Blackburn:  We have here wonderful contributions from the U.S. Department of Agriculture, and the Food and Drug Administration and the Department of Health and Human Services.  We have something called My Pyramid.  And I think almost everybody has seen these pyramid symbols.  And on the My Pyramid Web site you can find ways to analyze the food and build your own pyramid.  Now obviously we want to start with vegetables and whole grains, and we want to know that we've had a lot of activity during the day.  So the base is to build these plant-based foods, these locally-grown foods, these vegetables and these whole grains, and then add your fruit, add your low-calorie, low-fat dairy in this area.  Now we're accumulating a lot of the food groups.  Then the next is a modest amount of meat, fish or poultry, which is about half of what most people eat.  But again in this 20 minutes you'll be satisfied.  That's all the bites I needed.  I got plenty of this.  Then we have these discretionary calories.  So this is really the added sugar, added fat, desserts, and these have to be consumed with discretion, and infrequently.  But if we build each our breakfast, our lunch and dinner in this fashion, and we do it with a 20-minute meal plan, then we'll be able to add eat less to eating healthy, which will be then combined with our physical activity and we'll get the weight loss that the population at large needs.

Question: How do you pick the right diet?

Blackburn:  Well, I think that, you know, what people should eat is food, and then eat healthy food, and eat balanced food.  And every one of us needs to personalize the recipes that we like and the taste that we like.  So that then becomes your diet. But to eat somebody else's diet, when we have to every day for the rest of our lives, doesn't make any sense.  So let's keep it simple.  Let's choose healthy food, food that tastes good to us, eat it slowly, eat it in moderation, portion control, and that'll become our diet.  It will allow us to get to a healthy weight, and all the benefits from avoiding weight gain and getting weight loss.

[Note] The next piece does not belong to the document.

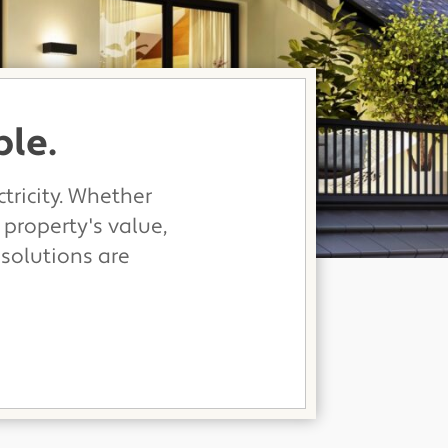
ble.
tricity. Whether
 property's value,
 solutions are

Question: Do Americans exercise enough?

Blackburn:  No.  I mean, Americans are all over the place.  But all of our approaches, a vast majority, are frank sedentary.  So the answer is absolutely a zero for them, and that could be 25 percent.  Another 25 percent burns so few calories per day that they might as well be sedentary.  They just don't get a benefit.  So now we're only left with half of the population, and a quarter of that is doing some activity.  And then there's a small percent who are really vigorously active, meaning they're doing 30 or minutes of brisk physical activity per day: stair climbing, brisk walking, you know, sports, housework, gardening.  There are a lot of ways.  But you really have to get fit if you want health and longevity.

Question: How do you know if you’re burning enough calories?

Blackburn:  That's the elegance of all of this,
is that when you get up in the morning and get on the bathroom scale you get an identification of your set point, and you know how you did.  If that is the same weight to you were yesterday, then you know you took in just the calories you needed to meet your energy expenditure.  If it's less, if you're losing weight, a pound a week or something like that, then the number will go south and you'll be resetting your set point at this time, and that'll already make you feel good.  I think an important point to a sidebar here is that the whole process of set point, the whole process of health is each eating event.  The illness, the problem is overeating.  And the therapy, the direction is to under-eat.  So you can't imagine how much better you feel.  Everybody knows how terrible they feel when they overeat, particularly at holiday meals and Thanksgiving.  But even modest overeating, once you've learned to under-eat, most if not every day will become unpleasant for you.  And what people need to know besides the 20 minutes from the start to the end of the meal is not to overeat.